# Problem requirements
Starting at the line with "Tamil Nadu News", return every line through the final one of the data, word for word. Pictures stay out.

# Exercise material
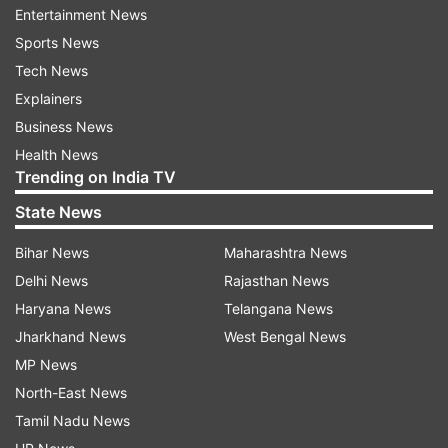
Entertainment News
Consumers need always-on, simple-to-use
Sports News
integrated security to protect their devices --
Tech News
and their livelihoods -- from increasing and
Explainers
evolving threats and through the extension of
Business News
this partnership, McAfee is providing that
Health News
protection to Samsung users.
Trending on India TV
State News
McAfee LiveSafe is purpose-built to deliver
personal protection from the latest threats and
Bihar News
Maharashtra News
peace of mind to consumers.
Delhi News
Rajasthan News
Haryana News
Telangana News
With McAfee LiveSafe, Samsung device owners
Jharkhand News
West Bengal News
will not only benefit from award-winning
MP News
antivirus and device protection across their
North-East News
computers and smartphones but will also have
Tamil Nadu News
parental controls, device optimisation tools,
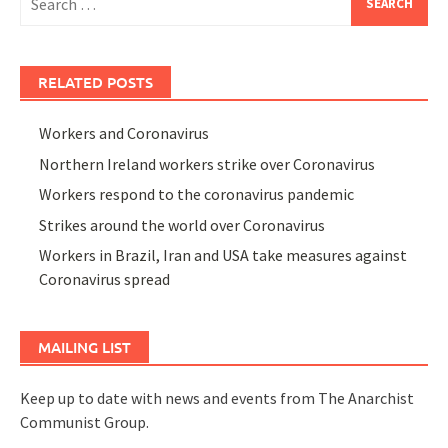
for:
RELATED POSTS
Workers and Coronavirus
Northern Ireland workers strike over Coronavirus
Workers respond to the coronavirus pandemic
Strikes around the world over Coronavirus
Workers in Brazil, Iran and USA take measures against
Coronavirus spread
MAILING LIST
Keep up to date with news and events from The Anarchist
Communist Group.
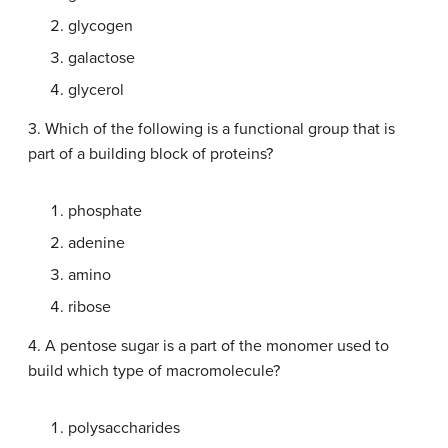
glycogen
galactose
glycerol
3. Which of the following is a functional group that is
part of a building block of proteins?
phosphate
adenine
amino
ribose
4. A pentose sugar is a part of the monomer used to
build which type of macromolecule?
polysaccharides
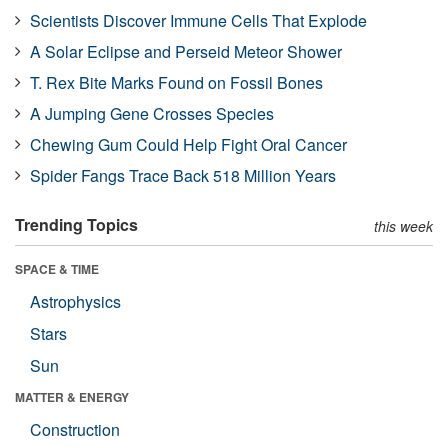
Scientists Discover Immune Cells That Explode
A Solar Eclipse and Perseid Meteor Shower
T. Rex Bite Marks Found on Fossil Bones
A Jumping Gene Crosses Species
Chewing Gum Could Help Fight Oral Cancer
Spider Fangs Trace Back 518 Million Years
Trending Topics
this week
SPACE & TIME
Astrophysics
Stars
Sun
MATTER & ENERGY
Construction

# Answer to this problem
Tamil Nadu News
parental controls, device optimisation tools,
for:
RELATED POSTS
Workers and Coronavirus
Northern Ireland workers strike over Coronavirus
Workers respond to the coronavirus pandemic
Strikes around the world over Coronavirus
Workers in Brazil, Iran and USA take measures against
Coronavirus spread
MAILING LIST
Keep up to date with news and events from The Anarchist
Communist Group.
glycogen
galactose
glycerol
3. Which of the following is a functional group that is
part of a building block of proteins?
phosphate
adenine
amino
ribose
4. A pentose sugar is a part of the monomer used to
build which type of macromolecule?
polysaccharides
Scientists Discover Immune Cells That Explode
A Solar Eclipse and Perseid Meteor Shower
T. Rex Bite Marks Found on Fossil Bones
A Jumping Gene Crosses Species
Chewing Gum Could Help Fight Oral Cancer
Spider Fangs Trace Back 518 Million Years
Trending Topics
this week
SPACE & TIME
Astrophysics
Stars
Sun
MATTER & ENERGY
Construction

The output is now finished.